Look at PC games like Minecraft. It was originally coded by a single hairy swedish dude, and now the development team is like, an entire five people, but it's one of the best-selling games of all time. Then look at all the generic-level games coming out for modern systems that have so little point that the commercials don't even show any gameplay, think about all the fees and money used to make shit games, and wonder who's at fault when a game dies?

Of course there's also things the system is in control of, like not putting your games in a country and then bitching that the country is pirating the games instead.

But yeah, usually when a game dies, it's the Dev's fault. Either they did something they shouldn't (spent way too much on low-content games, hyped features that weren't even in the game at the time and never made it in, and so on), or didn't do something they should (no advertising at all, not getting feedback and actually changing things in development, and so on).

When some guy can fire up XNA and make Terraria and sell millions, you have to look at all the companies making shitty console games and shake your head. Check the article for info on what caused the latest crash, compare that to the actions of a lot of upcoming games, and notice a pattern.

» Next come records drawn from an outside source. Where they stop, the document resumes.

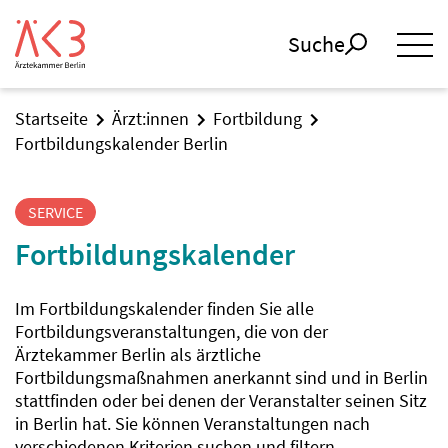
Suche
Startseite
Ärzt:innen
Fortbildung
Fortbildungskalender Berlin
SERVICE
Fortbildungskalender
Im Fortbildungskalender finden Sie alle
Fortbildungsveranstaltungen, die von der
Ärztekammer Berlin als ärztliche
Fortbildungsmaßnahmen anerkannt sind und in Berlin
stattfinden oder bei denen der Veranstalter seinen Sitz
in Berlin hat. Sie können Veranstaltungen nach
verschiedenen Kriterien suchen und filtern.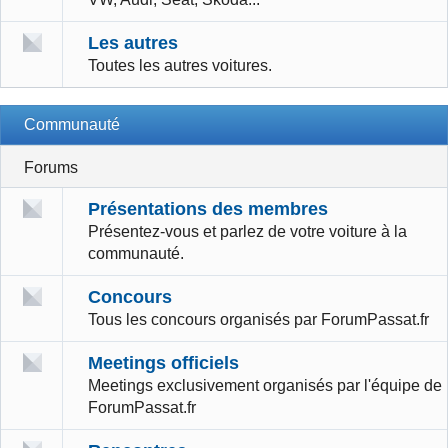
Les autres
Toutes les autres voitures.
Communauté
Forums
Présentations des membres
Présentez-vous et parlez de votre voiture à la
communauté.
Concours
Tous les concours organisés par ForumPassat.fr
Meetings officiels
Meetings exclusivement organisés par l'équipe de
ForumPassat.fr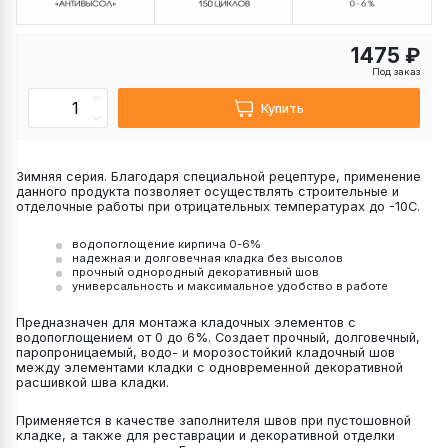
1475 ₽
Под заказ
Купить
Зимняя серия. Благодаря специальной рецептуре, применение
данного продукта позволяет осуществлять строительные и
отделочные работы при отрицательных температурах до -10С.
водопоглощение кирпича 0-6%
надежная и долговечная кладка без высолов
прочный однородный декоративный шов
универсальность и максимальное удобство в работе
Предназначен для монтажа кладочных элементов с
водопоглощением от 0 до 6%. Создает прочный, долговечный,
паропроницаемый, водо- и морозостойкий кладочный шов
между элементами кладки с одновременной декоративной
расшивкой шва кладки.
Применяется в качестве заполнителя швов при пустошовной
кладке, а также для реставрации и декоративной отделки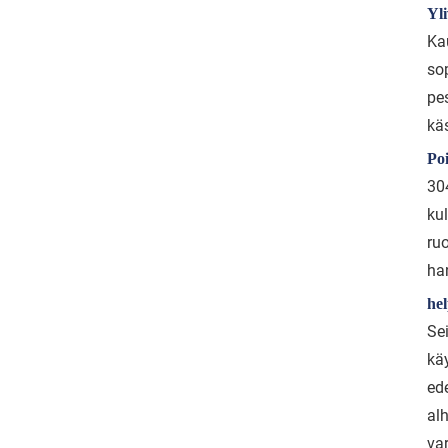
Yl
Ka
sop
pe
käs
Po
30
kul
ru
ha
hel
Se
kä
ed
alh
var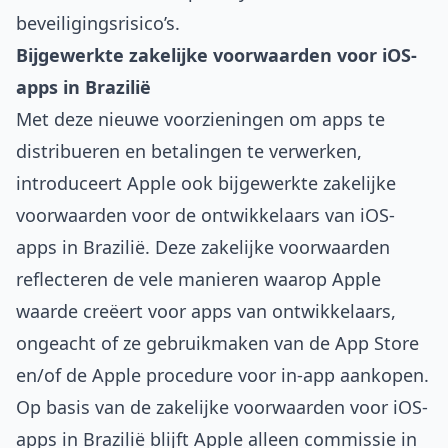
beveiligingsrisico’s.
Bijgewerkte zakelijke voorwaarden voor iOS-
apps in Brazilië
Met deze nieuwe voorzieningen om apps te
distribueren en betalingen te verwerken,
introduceert Apple ook bijgewerkte zakelijke
voorwaarden voor de ontwikkelaars van iOS-
apps in Brazilië. Deze zakelijke voorwaarden
reflecteren de vele manieren waarop Apple
waarde creëert voor apps van ontwikkelaars,
ongeacht of ze gebruikmaken van de App Store
en/of de Apple procedure voor in-app aankopen.
Op basis van de zakelijke voorwaarden voor iOS-
apps in Brazilië blijft Apple alleen commissie in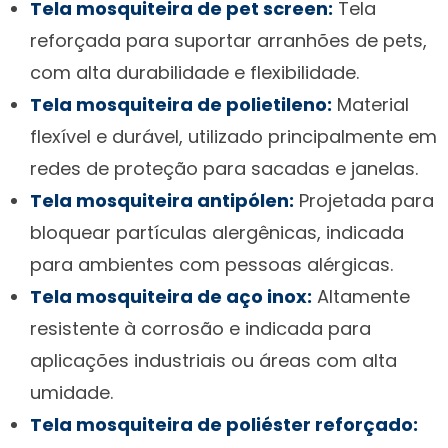
Tela mosquiteira de pet screen:
Tela
reforçada para suportar arranhões de pets,
com alta durabilidade e flexibilidade.
Tela mosquiteira de polietileno:
Material
flexível e durável, utilizado principalmente em
redes de proteção para sacadas e janelas.
Tela mosquiteira antipólen:
Projetada para
bloquear partículas alergênicas, indicada
para ambientes com pessoas alérgicas.
Tela mosquiteira de aço inox:
Altamente
resistente à corrosão e indicada para
aplicações industriais ou áreas com alta
umidade.
Tela mosquiteira de poliéster reforçado: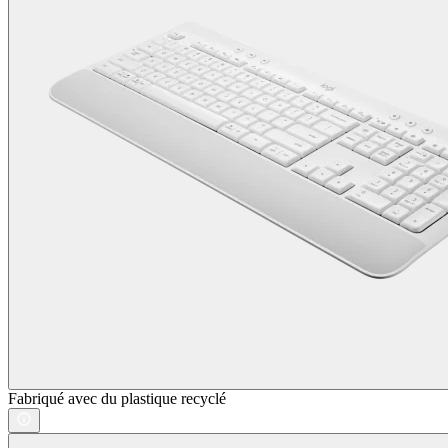
Fabriqué avec du plastique recyclé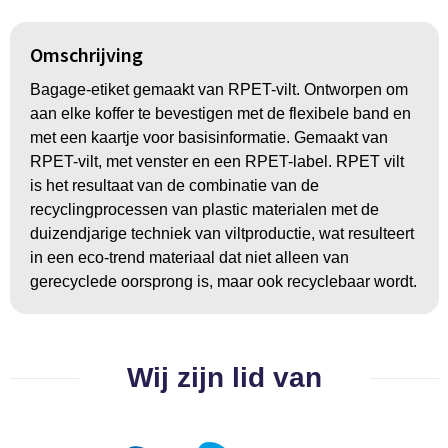
Groeipapier
Markclips
Voetballen
Bloembollen en zaden
Golfballen
Omschrijving
Bagage-etiket gemaakt van RPET-vilt. Ontworpen om
Kweektuintjes
Golfartikelen
aan elke koffer te bevestigen met de flexibele band en
met een kaartje voor basisinformatie. Gemaakt van
Planten en accessoires
Smartwatch-Fitbit
RPET-vilt, met venster en een RPET-label. RPET vilt
is het resultaat van de combinatie van de
Sport overig
recyclingprocessen van plastic materialen met de
duizendjarige techniek van viltproductie, wat resulteert
in een eco-trend materiaal dat niet alleen van
Outdoor
gerecyclede oorsprong is, maar ook recyclebaar wordt.
Picknickartikelen
Kweektuintjes
Wij zijn lid van
Fietsartikelen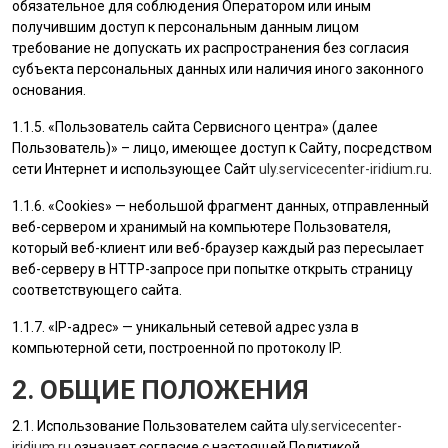
обязательное для соблюдения Оператором или иным
получившим доступ к персональным данным лицом
требование не допускать их распространения без согласия
субъекта персональных данных или наличия иного законного
основания.
1.1.5. «
Пользователь
сайта Сервисного центра» (далее
Пользователь
)» – лицо, имеющее доступ к Сайту, посредством
сети Интернет и использующее Сайт
uly.servicecenter-iridium.ru
.
1.1.6. «Cookies» — небольшой фрагмент данных, отправленный
веб-сервером и хранимый на компьютере
Пользователя
,
который веб-клиент или веб-браузер каждый раз пересылает
веб-серверу в HTTP-запросе при попытке открыть страницу
соответствующего сайта.
1.1.7. «IP-адрес» — уникальный сетевой адрес узла в
компьютерной сети, построенной по протоколу IP.
2. ОБЩИЕ ПОЛОЖЕНИЯ
2.1. Использование
Пользователем
сайта
uly.servicecenter-
iridium.ru
означает согласие с настоящей Политикой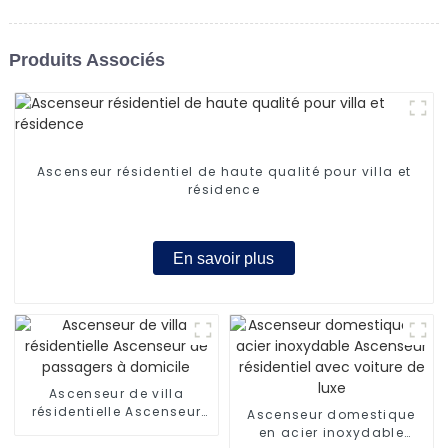
Produits Associés
Ascenseur résidentiel de haute qualité pour villa et
résidence
En savoir plus
Ascenseur de villa
résidentielle Ascenseur
Ascenseur domestique
de passagers à domicile
en acier inoxydable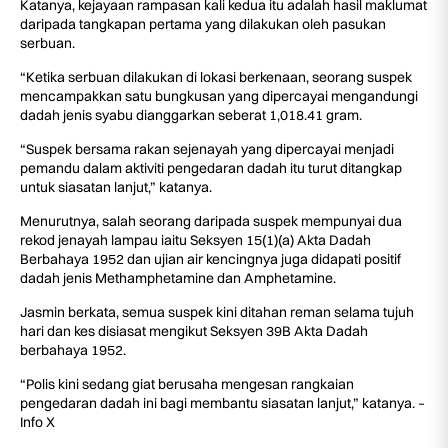
Katanya, kejayaan rampasan kali kedua itu adalah hasil maklumat
daripada tangkapan pertama yang dilakukan oleh pasukan
serbuan.
“Ketika serbuan dilakukan di lokasi berkenaan, seorang suspek
mencampakkan satu bungkusan yang dipercayai mengandungi
dadah jenis syabu dianggarkan seberat 1,018.41 gram.
“Suspek bersama rakan sejenayah yang dipercayai menjadi
pemandu dalam aktiviti pengedaran dadah itu turut ditangkap
untuk siasatan lanjut,” katanya.
Menurutnya, salah seorang daripada suspek mempunyai dua
rekod jenayah lampau iaitu Seksyen 15(1)(a) Akta Dadah
Berbahaya 1952 dan ujian air kencingnya juga didapati positif
dadah jenis Methamphetamine dan Amphetamine.
Jasmin berkata, semua suspek kini ditahan reman selama tujuh
hari dan kes disiasat mengikut Seksyen 39B Akta Dadah
berbahaya 1952.
“Polis kini sedang giat berusaha mengesan rangkaian
pengedaran dadah ini bagi membantu siasatan lanjut,” katanya. –
Info X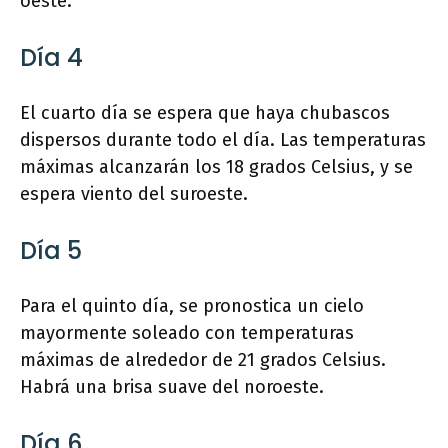
oeste.
Día 4
El cuarto día se espera que haya chubascos
dispersos durante todo el día. Las temperaturas
máximas alcanzarán los 18 grados Celsius, y se
espera viento del suroeste.
Día 5
Para el quinto día, se pronostica un cielo
mayormente soleado con temperaturas
máximas de alrededor de 21 grados Celsius.
Habrá una brisa suave del noroeste.
Día 6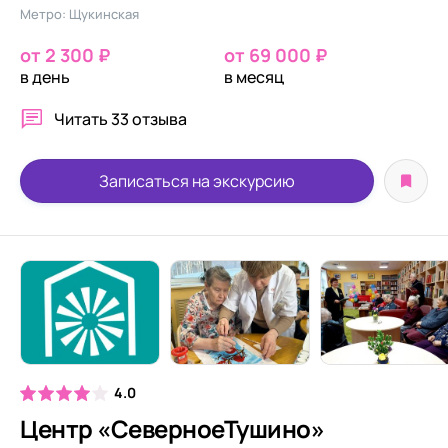
Метро: Щукинская
от 2 300 ₽
от 69 000 ₽
в день
в месяц
Читать
33 отзыва
Записаться на экскурсию
4.0
Центр «СеверноеТушино»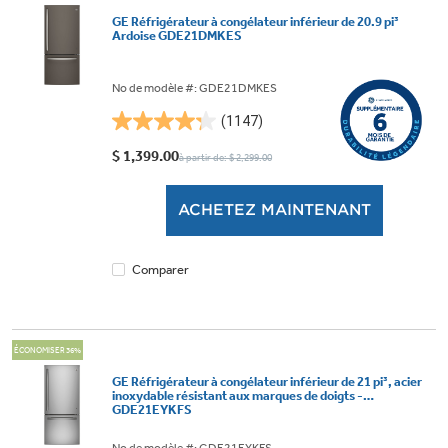
GE Réfrigérateur à congélateur inférieur de 20.9 pi³
Ardoise GDE21DMKES
No de modèle #: GDE21DMKES
(1147)
4.3
étoile(s)
$ 1,399.00
à partir de: $ 2,299.00
sur
5.
ACHETEZ MAINTENANT
1147
évaluations
Comparer
ÉCONOMISER 36%
GE Réfrigérateur à congélateur inférieur de 21 pi³, acier
inoxydable résistant aux marques de doigts -
GDE21EYKFS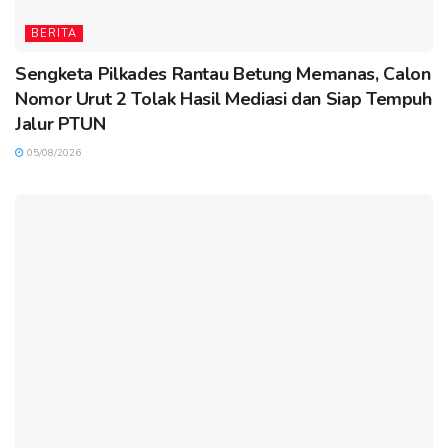
BERITA
Sengketa Pilkades Rantau Betung Memanas, Calon
Nomor Urut 2 Tolak Hasil Mediasi dan Siap Tempuh
Jalur PTUN
05/08/2026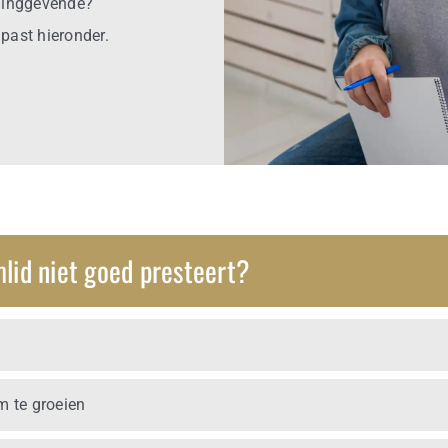
idinggevende?
 past hieronder.
mlid niet goed presteert?
m te groeien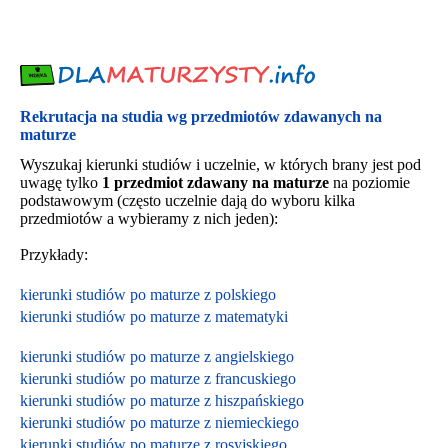
Rekrutacja na studia wg przedmiotów zdawanych na
maturze
Wyszukaj kierunki studiów i uczelnie, w których brany jest pod
uwagę tylko
1 przedmiot zdawany na maturze
na poziomie
podstawowym (często uczelnie dają do wyboru kilka
przedmiotów a wybieramy z nich jeden):
Przykłady:
kierunki studiów po maturze z polskiego
kierunki studiów po maturze z matematyki
kierunki studiów po maturze z angielskiego
kierunki studiów po maturze z francuskiego
kierunki studiów po maturze z hiszpańskiego
kierunki studiów po maturze z niemieckiego
kierunki studiów po maturze z rosyjskiego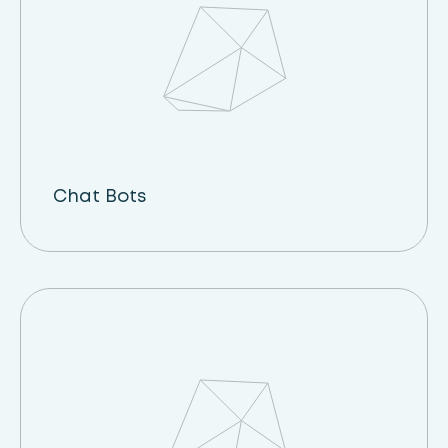
Chat Bots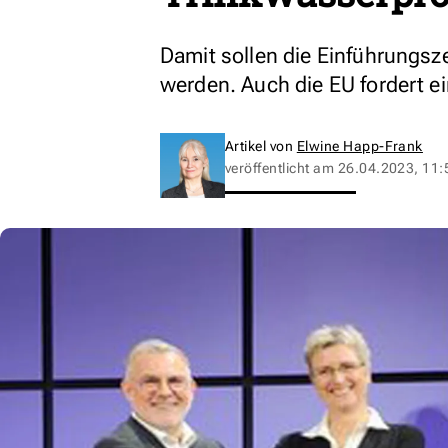
Damit sollen die Einführungsze
werden. Auch die EU fordert e
Artikel von
Elwine Happ-Frank
veröffentlicht am
26.04.2023, 11: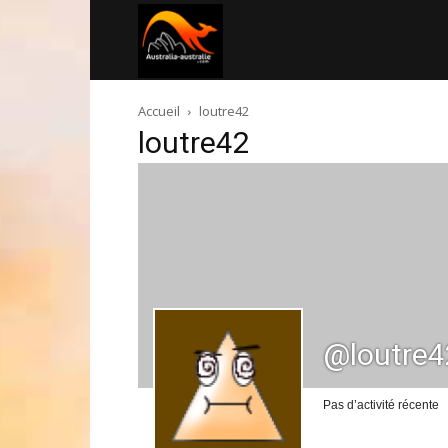
Australia-
Accueil
loutre42
australie.com
loutre42
@loutre4
Pas d’activité récente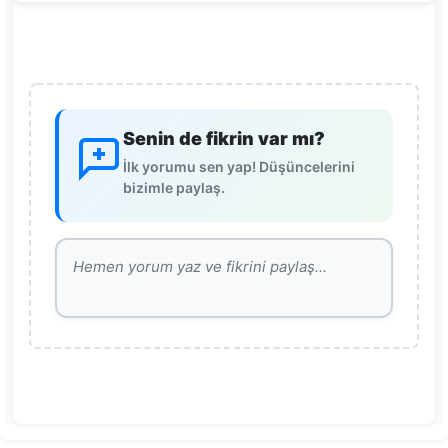
Senin de fikrin var mı?
İlk yorumu sen yap! Düşüncelerini
bizimle paylaş.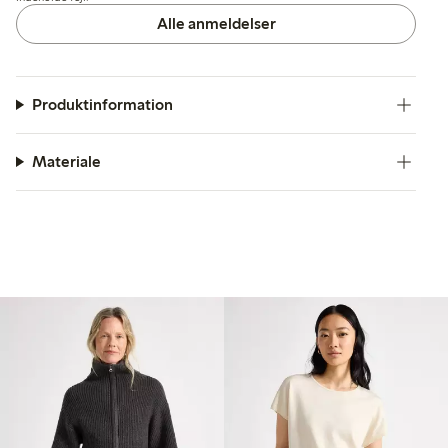
Alle anmeldelser
Produktinformation
Materiale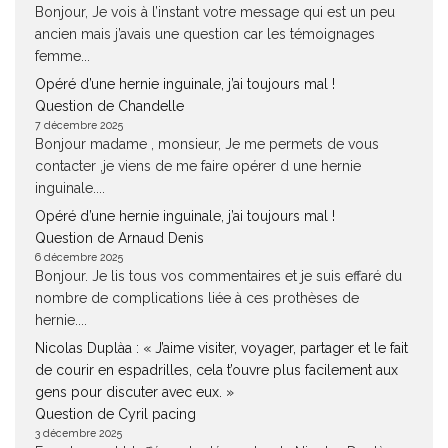
Bonjour, Je vois à l’instant votre message qui est un peu
ancien mais j’avais une question car les témoignages
femme...
Opéré d’une hernie inguinale, j’ai toujours mal !
Question de Chandelle
7 décembre 2025
Bonjour madame , monsieur, Je me permets de vous
contacter ,je viens de me faire opérer d une hernie
inguinale....
Opéré d’une hernie inguinale, j’ai toujours mal !
Question de Arnaud Denis
6 décembre 2025
Bonjour. Je lis tous vos commentaires et je suis effaré du
nombre de complications liée à ces prothèses de
hernie....
Nicolas Duplàa : « J’aime visiter, voyager, partager et le fait
de courir en espadrilles, cela t’ouvre plus facilement aux
gens pour discuter avec eux. »
Question de Cyril pacing
3 décembre 2025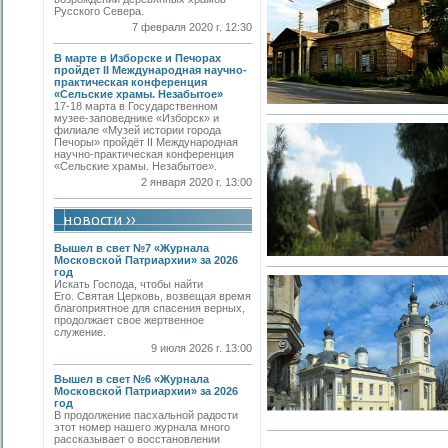
Русского Севера.
7 февраля 2020 г. 12:30
В марте в Изборске и Печорах
пройдет II Международная научно-
практическая конференция
«Сельские храмы. Незабытое»
17-18 марта в Государственном
музее-заповеднике «Изборск» и
филиале «Музей истории города
Печоры» пройдёт II Международная
научно-практическая конференция
«Сельские храмы. Незабытое».
2 января 2020 г. 13:00
Вышел в свет №7 «Журнала
Московской Патриархии» за 2026
год
Искать Господа, чтобы найти
Его. Святая Церковь, возвещая время
благоприятное для спасения верных,
продолжает свое жертвенное
служение.
9 июля 2026 г. 13:00
Вышел в свет №6 «Журнала
Московской Патриархии» за 2026
год
В продолжение пасхальной радости
этот номер нашего журнала много
рассказывает о восстановлении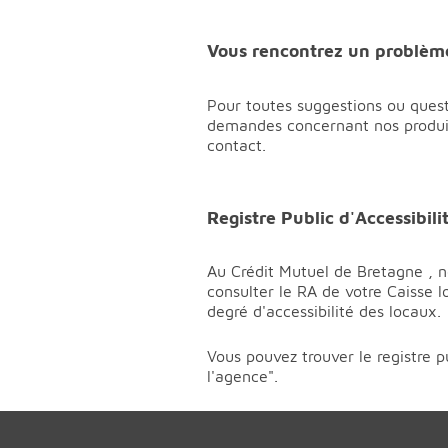
Vous rencontrez un problème 
Pour toutes suggestions ou questi
demandes concernant nos produits
contact.
Registre Public d'Accessibili
Au Crédit Mutuel de Bretagne , no
consulter le RA de votre Caisse 
degré d'accessibilité des locaux.
Vous pouvez trouver le registre p
l'agence".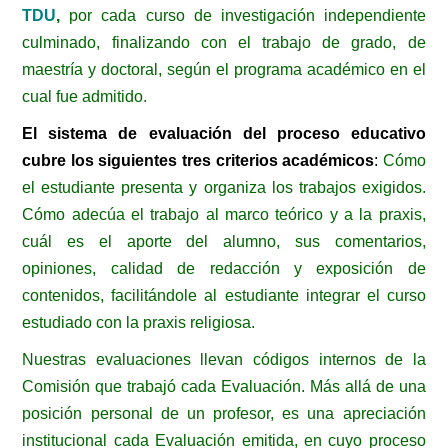
TDU
,
por cada curso de investigación independiente
culminado, finalizando con el trabajo de grado, de
maestría y doctoral, según el programa académico en el
cual fue admitido.
El sistema de evaluación del proceso educativo
cubre los siguientes tres criterios académicos
:
Cómo
el estudiante presenta y organiza los trabajos exigidos.
Cómo adecúa el trabajo al marco teórico y a la praxis,
cuál es el aporte del alumno, sus comentarios,
opiniones, calidad de redacción y exposición de
contenidos, facilitándole al estudiante integrar el curso
estudiado con la praxis religiosa.
Nuestras evaluaciones llevan códigos internos de la
Comisión que trabajó cada Evaluación. Más allá de una
posición personal de un profesor, es una apreciación
institucional cada Evaluación emitida, en cuyo proceso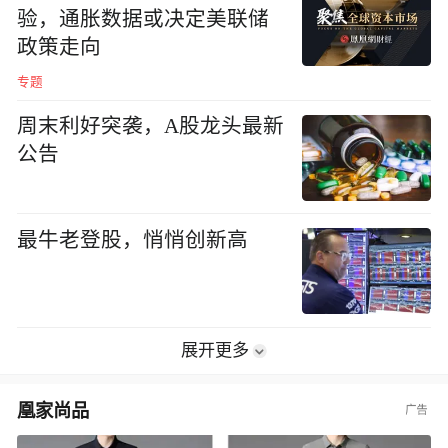
验，通胀数据或决定美联储
政策走向
专题
周末利好突袭，A股龙头最新
公告
最牛老登股，悄悄创新高
展开更多
凰家尚品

And no, I'm NOT talking about bit companies like Square. I'm talking about all the OTHER companies that are suddenly trying to muscle in on the whole gaming thing, and are just shoveling out bad titles. Go to your local walmart or something and look at the game rack, and I bet you've never even heard of half the games there, because there's nothing to discuss about them, they don't stand out, they don't do anything new or different, they're just trying to cash in.

Okay, I guess that does count Disney and stuff making tie-in movie video games, but movie tie-ins are like, god's promise or something. "Spaceballs the flamethrower!"